My GF lasgena...and man, it's goooooood!

I had posted a blog about my making a lasgena and gf boston creme cake and never thought of posting the recipes for them. So I decided to post my GF lasgena recipe now:
P.S. I just adapted it from the one I grew up eating that my mom made and then, as I got older, I learned to make.

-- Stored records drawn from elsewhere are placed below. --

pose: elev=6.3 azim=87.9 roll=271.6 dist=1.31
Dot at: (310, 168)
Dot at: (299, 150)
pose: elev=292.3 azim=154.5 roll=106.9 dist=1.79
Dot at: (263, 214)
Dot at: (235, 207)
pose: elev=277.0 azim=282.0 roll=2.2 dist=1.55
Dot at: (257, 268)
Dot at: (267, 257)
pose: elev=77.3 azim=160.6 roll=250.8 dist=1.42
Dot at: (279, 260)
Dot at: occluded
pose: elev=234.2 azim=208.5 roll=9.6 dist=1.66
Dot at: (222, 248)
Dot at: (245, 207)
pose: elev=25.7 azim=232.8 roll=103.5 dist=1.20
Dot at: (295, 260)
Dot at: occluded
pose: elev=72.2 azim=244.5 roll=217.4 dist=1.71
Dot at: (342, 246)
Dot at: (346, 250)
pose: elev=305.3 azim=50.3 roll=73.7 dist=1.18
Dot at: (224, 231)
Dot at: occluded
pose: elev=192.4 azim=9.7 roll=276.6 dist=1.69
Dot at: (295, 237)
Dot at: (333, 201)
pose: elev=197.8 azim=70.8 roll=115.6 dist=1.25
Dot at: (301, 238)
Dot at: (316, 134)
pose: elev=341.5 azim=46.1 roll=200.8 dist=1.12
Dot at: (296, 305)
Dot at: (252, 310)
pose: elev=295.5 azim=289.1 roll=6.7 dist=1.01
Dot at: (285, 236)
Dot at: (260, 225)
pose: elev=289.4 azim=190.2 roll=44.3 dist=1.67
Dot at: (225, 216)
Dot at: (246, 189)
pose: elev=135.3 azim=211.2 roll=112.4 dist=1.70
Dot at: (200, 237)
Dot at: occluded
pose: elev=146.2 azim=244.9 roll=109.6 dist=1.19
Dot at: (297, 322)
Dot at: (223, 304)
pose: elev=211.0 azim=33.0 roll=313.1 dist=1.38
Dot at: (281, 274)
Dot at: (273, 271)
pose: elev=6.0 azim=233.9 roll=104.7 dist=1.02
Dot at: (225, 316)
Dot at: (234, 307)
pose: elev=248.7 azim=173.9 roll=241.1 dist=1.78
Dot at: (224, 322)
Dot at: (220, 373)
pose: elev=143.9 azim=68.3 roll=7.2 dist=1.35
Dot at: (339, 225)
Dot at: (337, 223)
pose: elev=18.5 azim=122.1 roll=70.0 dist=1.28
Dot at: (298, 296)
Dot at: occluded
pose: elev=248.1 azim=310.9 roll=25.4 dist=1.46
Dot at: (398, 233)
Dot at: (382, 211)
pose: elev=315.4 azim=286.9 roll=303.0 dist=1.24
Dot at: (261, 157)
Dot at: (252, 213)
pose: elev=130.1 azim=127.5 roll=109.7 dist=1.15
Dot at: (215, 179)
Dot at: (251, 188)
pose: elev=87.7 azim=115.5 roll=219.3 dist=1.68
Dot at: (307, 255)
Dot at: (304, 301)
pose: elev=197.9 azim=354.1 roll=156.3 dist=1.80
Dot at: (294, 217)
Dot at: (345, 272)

1 box of gf lasgena (I use Tinkyada GF lasgena)
One can or jar of pasta sauce
Kraft cheese slices (between 6 and 8 slices)
GF bread crumbs
Cheddar (grated)
Ground chicken
Tomatoes (diced)
Italian seasoning
Sea salt

Boil large pot of water. Put noodles in to cook (I cook them as the water boils, usually once the water is boiled, the noodles are done). Add oil to prevent noodles from sticking. Noodles are done when they are soft.
At the same time, brown ground chicken in pan.
Drain water from noodles and add in cold water to cool the noodles off quicker because you have to handle them with your hands.
Get a large rectangular casserole dish or lasgena pan. Start the layers.
First layer-lasgena noodles (I usually get four across), sauce (I don't bother heating up the sauce first), seasonings, ground chicken. Make sure the noodles are well covered in sauce to ensure that the noodles don't dry out.
Second layer-noodles, sauce, cheese slices (I lay these side by side, they add a nice creaminess) and diced tomatoes.
Third and final layer-noodles, sauce, seasonings, cheddar and GF bread crumbs sprinkled on top.
Put in oven, preheated to 375 F and cook for 30-45 mins. It's done when the cheese starts browning on top.